• [Request A] In the passage about the Emperor near Borozino, who was waiting for the army's passage?
• [Request B] Continue the passage about the Emperor near Borozino from the point where it stops.

Near Borozino we were arrested by loud shouting; we thought ourselves cut off by the Russian army; I saw the Emperor turn pale, this was a thunderbolt; several lancers were despatched as quickly as possible; we saw them return waving their flags, His Majesty comprehended the signals, and long before we could have been reassured by the cuirassiers, he said: "I bet that it is Victor!"; so accurately present to his mind were even the possible positions of each corps of the army. Marshal Victor was, in fact, awaiting our passage with keen impatience. It seemed that his army had received some vague tidings of our misfortunes, and was, therefore, prepared to give the Emperor an enthusiastic welcome. His soldiers, still fresh and vigorous, at least in comparison with the rest of the army, could not believe their eyes when they saw us in such a miserable condition; the shouts of Long live the Emperor! resounded none the less on that account.

• [Given data]

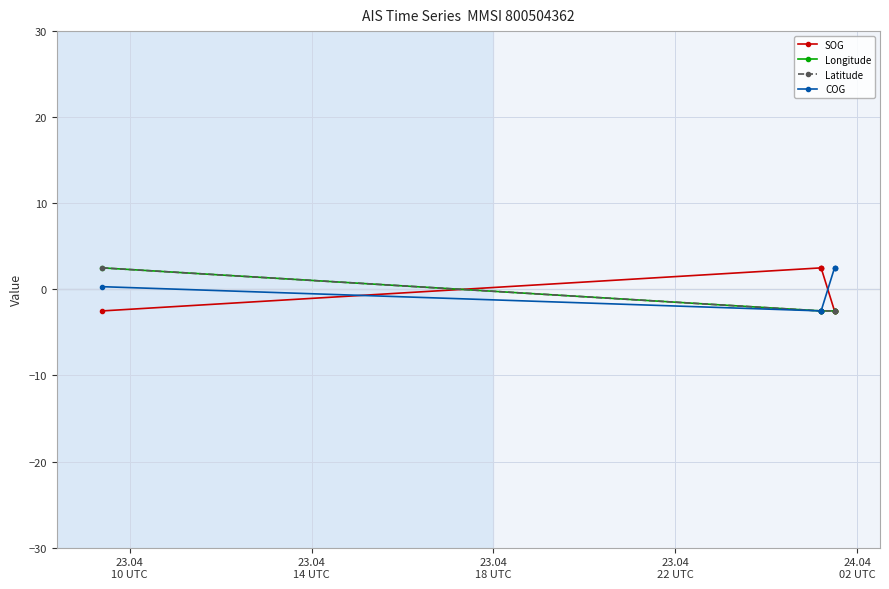

The value of SOG at 24.04
02 UTC is -2.5. True or false?

True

• [Result A] Marshal Victor was waiting for the army's passage.

• [Result B]
But when the rear portion of the army began to defile before them, another impression was produced. A great confusion ensued. All those in the Marshal's army who recognized any of their companions left their ranks and ran toward them, offering bread and clothes; they were frightened by the voracity with which these wretches ate; many embraced each other weeping. One of the brave and kindly officers of the Marshal took off his own uniform to give it to a poor soldier whose ragged garments exposed him naked to the cold, putting on his own back a tattered old infantry coat, because he was more capable of resisting the rigors of the weather. If excessive misery withers the soul, on the other hand it sometimes expands it to the highest point, as one may see. Many of the most wretched blew their brains out in despair. In that act, the last which nature indicates to put an end to wretchedness, there was a resignation and coolness that made one shudder. Those who thus assailed their own lives were not seeking death so much as a term to insupportable sufferings, and in this disastrous campaign I saw what vanities are physical force and human courage where that moral force which is born of a determined will is non-existent.
The Emperor marched between the army of Marshal Victor and that of Marshal Oudinot. It was frightful to see these moving masses sometimes halting progressively, the advance corps first, then those that followed, then the last; when Marshal Oudinot, who was ahead, suspended his march for some unknown reason, there would be a movement of general uneasiness, then alarming speeches would begin, and, as men who have seen everything are inclined to believe everything, both true and false tidings easily found credit; the fright would last until the front of the army began to move on, when a degree of confidence was restored.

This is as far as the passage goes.